(Hardware design source files)
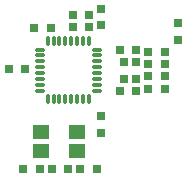
<source format=gtp>
*%FSLAX24Y24*%
*%MOIN*%
G01*
%ADD11C,0.0010*%
%ADD12C,0.0030*%
%ADD13C,0.0043*%
%ADD14C,0.0050*%
%ADD15C,0.0060*%
%ADD16C,0.0070*%
%ADD17C,0.0073*%
%ADD18C,0.0080*%
%ADD19C,0.0100*%
%ADD20C,0.0110*%
%ADD21C,0.0150*%
%ADD22C,0.0200*%
%ADD23C,0.0250*%
%ADD24C,0.0300*%
%ADD25C,0.0360*%
%ADD26C,0.0440*%
%ADD27C,0.0600*%
%ADD28R,0.0300X0.0300*%
%ADD29R,0.0380X0.0380*%
%ADD30R,0.0551X0.0453*%
%ADD31R,0.0631X0.0533*%
%ADD32O,0.0118X0.0354*%
%ADD33O,0.0198X0.0434*%
%ADD34O,0.0354X0.0118*%
%ADD35O,0.0434X0.0198*%
D28*
X18259Y18587D02*
D03*
X17709D02*
D03*
X18259Y18187D02*
D03*
X17709D02*
D03*
X20240Y16560D02*
D03*
X20790D02*
D03*
X18660Y18810D02*
D03*
X19290Y17430D02*
D03*
X15591Y16788D02*
D03*
X16428Y18168D02*
D03*
X20790Y16133D02*
D03*
X18520Y13460D02*
D03*
X21240Y18330D02*
D03*
X16070Y13460D02*
D03*
X19840Y16080D02*
D03*
X21240Y17780D02*
D03*
X20790Y17380D02*
D03*
Y16960D02*
D03*
X20240Y17380D02*
D03*
X18660Y18260D02*
D03*
X20240Y16960D02*
D03*
X19840Y17030D02*
D03*
Y17430D02*
D03*
X19440Y17030D02*
D03*
X19840Y16480D02*
D03*
X19440D02*
D03*
X19290Y16080D02*
D03*
X20240Y16133D02*
D03*
X16141Y16788D02*
D03*
X17570Y13460D02*
D03*
X17970D02*
D03*
X17020D02*
D03*
X16620D02*
D03*
X16978Y18168D02*
D03*
X18660Y15233D02*
D03*
Y14683D02*
D03*
D30*
X16670Y14691D02*
D03*
X17850Y14060D02*
D03*
Y14691D02*
D03*
X16670Y14060D02*
D03*
D32*
X16881Y17721D02*
D03*
X17668D02*
D03*
X17865D02*
D03*
X17078D02*
D03*
X17275D02*
D03*
X17472D02*
D03*
X18062D02*
D03*
X18259D02*
D03*
Y15799D02*
D03*
X17472D02*
D03*
X17275D02*
D03*
X18062D02*
D03*
X17865D02*
D03*
X17668D02*
D03*
X17078D02*
D03*
X16881D02*
D03*
D34*
X16609Y16071D02*
D03*
Y16858D02*
D03*
Y17055D02*
D03*
Y16268D02*
D03*
Y16465D02*
D03*
Y16662D02*
D03*
Y17252D02*
D03*
Y17449D02*
D03*
X18531D02*
D03*
Y16662D02*
D03*
Y16465D02*
D03*
Y17252D02*
D03*
Y17055D02*
D03*
Y16858D02*
D03*
Y16268D02*
D03*
Y16071D02*
D03*
M02*

</source>
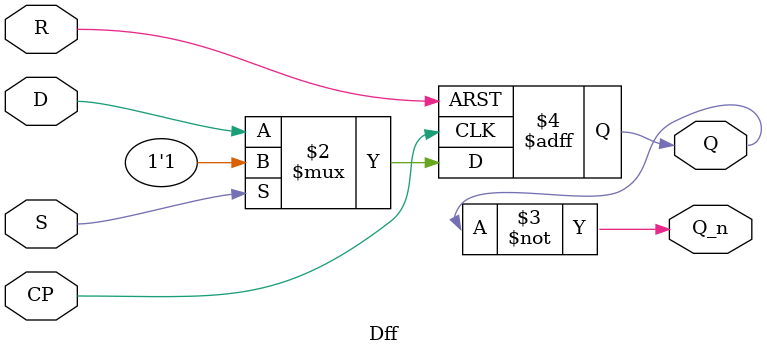
<source format=v>
`timescale 1ns / 1ps

module Dff(
    input S,      // 同步置位，对应 SW2
    input R,      // 异步复位，对应 SW1  
    input D,      // 数据输入，对应 SW0
    input CP,     // 时钟，对应 SW3
    output reg Q, // 输出，对应 LD1
    output Q_n    // 反相输出，对应 LD0
);

// 异步复位：R有效时立即复位
// 同步置位：S有效且在时钟上升沿时置位
always @(posedge CP or posedge R) begin
    if (R) 
        Q <= 1'b0;           // 异步复位
    else 
        Q <= (S) ? 1'b1 : D; // 同步置位或正常D触发器功能
end

// 反相输出
assign Q_n = ~Q;

endmodule
</source>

What the task asks >> Print the records above verbatim, pictures excluded.

Result >>
<source format=gtp>
*%FSLAX24Y24*%
*%MOIN*%
G01*
%ADD11C,0.0010*%
%ADD12C,0.0030*%
%ADD13C,0.0043*%
%ADD14C,0.0050*%
%ADD15C,0.0060*%
%ADD16C,0.0070*%
%ADD17C,0.0073*%
%ADD18C,0.0080*%
%ADD19C,0.0100*%
%ADD20C,0.0110*%
%ADD21C,0.0150*%
%ADD22C,0.0200*%
%ADD23C,0.0250*%
%ADD24C,0.0300*%
%ADD25C,0.0360*%
%ADD26C,0.0440*%
%ADD27C,0.0600*%
%ADD28R,0.0300X0.0300*%
%ADD29R,0.0380X0.0380*%
%ADD30R,0.0551X0.0453*%
%ADD31R,0.0631X0.0533*%
%ADD32O,0.0118X0.0354*%
%ADD33O,0.0198X0.0434*%
%ADD34O,0.0354X0.0118*%
%ADD35O,0.0434X0.0198*%
D28*
X18259Y18587D02*
D03*
X17709D02*
D03*
X18259Y18187D02*
D03*
X17709D02*
D03*
X20240Y16560D02*
D03*
X20790D02*
D03*
X18660Y18810D02*
D03*
X19290Y17430D02*
D03*
X15591Y16788D02*
D03*
X16428Y18168D02*
D03*
X20790Y16133D02*
D03*
X18520Y13460D02*
D03*
X21240Y18330D02*
D03*
X16070Y13460D02*
D03*
X19840Y16080D02*
D03*
X21240Y17780D02*
D03*
X20790Y17380D02*
D03*
Y16960D02*
D03*
X20240Y17380D02*
D03*
X18660Y18260D02*
D03*
X20240Y16960D02*
D03*
X19840Y17030D02*
D03*
Y17430D02*
D03*
X19440Y17030D02*
D03*
X19840Y16480D02*
D03*
X19440D02*
D03*
X19290Y16080D02*
D03*
X20240Y16133D02*
D03*
X16141Y16788D02*
D03*
X17570Y13460D02*
D03*
X17970D02*
D03*
X17020D02*
D03*
X16620D02*
D03*
X16978Y18168D02*
D03*
X18660Y15233D02*
D03*
Y14683D02*
D03*
D30*
X16670Y14691D02*
D03*
X17850Y14060D02*
D03*
Y14691D02*
D03*
X16670Y14060D02*
D03*
D32*
X16881Y17721D02*
D03*
X17668D02*
D03*
X17865D02*
D03*
X17078D02*
D03*
X17275D02*
D03*
X17472D02*
D03*
X18062D02*
D03*
X18259D02*
D03*
Y15799D02*
D03*
X17472D02*
D03*
X17275D02*
D03*
X18062D02*
D03*
X17865D02*
D03*
X17668D02*
D03*
X17078D02*
D03*
X16881D02*
D03*
D34*
X16609Y16071D02*
D03*
Y16858D02*
D03*
Y17055D02*
D03*
Y16268D02*
D03*
Y16465D02*
D03*
Y16662D02*
D03*
Y17252D02*
D03*
Y17449D02*
D03*
X18531D02*
D03*
Y16662D02*
D03*
Y16465D02*
D03*
Y17252D02*
D03*
Y17055D02*
D03*
Y16858D02*
D03*
Y16268D02*
D03*
Y16071D02*
D03*
M02*

</source>
<source format=v>
`timescale 1ns / 1ps

module Dff(
    input S,      // 同步置位，对应 SW2
    input R,      // 异步复位，对应 SW1  
    input D,      // 数据输入，对应 SW0
    input CP,     // 时钟，对应 SW3
    output reg Q, // 输出，对应 LD1
    output Q_n    // 反相输出，对应 LD0
);

// 异步复位：R有效时立即复位
// 同步置位：S有效且在时钟上升沿时置位
always @(posedge CP or posedge R) begin
    if (R) 
        Q <= 1'b0;           // 异步复位
    else 
        Q <= (S) ? 1'b1 : D; // 同步置位或正常D触发器功能
end

// 反相输出
assign Q_n = ~Q;

endmodule
</source>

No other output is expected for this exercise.